Et souvenez-vous que c’est le père Arrupe qui a créé le Service jésuite des réfugiés. À Bangkok, avant de prendre l’avion sur lequel il allait avoir un ictus, il a dit : « Priez, priez, priez. » C’était le sens du discours qu’il a adressé en ce lieu aux jésuites qui sont en train de travailler avec les réfugiés : ne pas négliger la prière. C’était son « chant du cygne ». C’est bien là le dernier héritage qu’il a transmis à la Compagnie. Vous comprenez ? La sociologie est importante, certes, mais la prière l’est beaucoup plus.
Il nous est tout de suite venu à l’esprit que peu de temps auparavant, lors de sa rencontre avec les Rohingya, le pape avait éprouvé le besoin de conclure, non avec un discours sociologique, mais en demandant à l’un d’entre eux d’élever une prière, et de prier ensemble. Le pape a ensuite demandé s’il y avait d’autres questions, mais l’une des personnes présentes a répondu : « Non. Votre présence ici parmi nous nous apporte bien plus que de nombreuses réponses ! » La rencontre s’est terminée avec la bénédiction des rosaires et quelques photos de groupe.

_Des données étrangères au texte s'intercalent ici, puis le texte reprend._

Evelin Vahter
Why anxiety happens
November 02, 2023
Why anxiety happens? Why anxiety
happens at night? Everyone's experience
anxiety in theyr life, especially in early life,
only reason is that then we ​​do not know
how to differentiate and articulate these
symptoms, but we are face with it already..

En méditant sur les propos tenus par le souverain pontife au cours de ces conversations, il faut toujours se souvenir de ce qu’il a lui-même écrit dans la préface d’un ouvrage qui présente, entre autres, ses conversations précédentes avec les jésuites au cours de ses voyages : « Je dois dire que je trouve ces moments très libres, surtout lorsqu’ils ont lieu pendant mes voyages : c’est pour moi l’occasion de livrer mes premières réflexions sur ce voyage. Je me sens en famille et je parle notre langage de famille, et je ne crains pas les malentendus. C’est pour cela que ce que je dis peut être parfois un peu risqué. » Et il a ajouté : « Parfois, ce que j’ai l’impression de devoir dire, je me le dis à moi-même, c’est important aussi pour moi. Au cours de ces conversations me viennent des choses importantes sur lesquelles, ensuite, je réfléchis[1]. »
***
[1] Pape François, Adesso fate le vostre domande. Conversazioni sulla Chiesa e sul mondo di domani, Milan, Rizzoli, 2017, p. 8.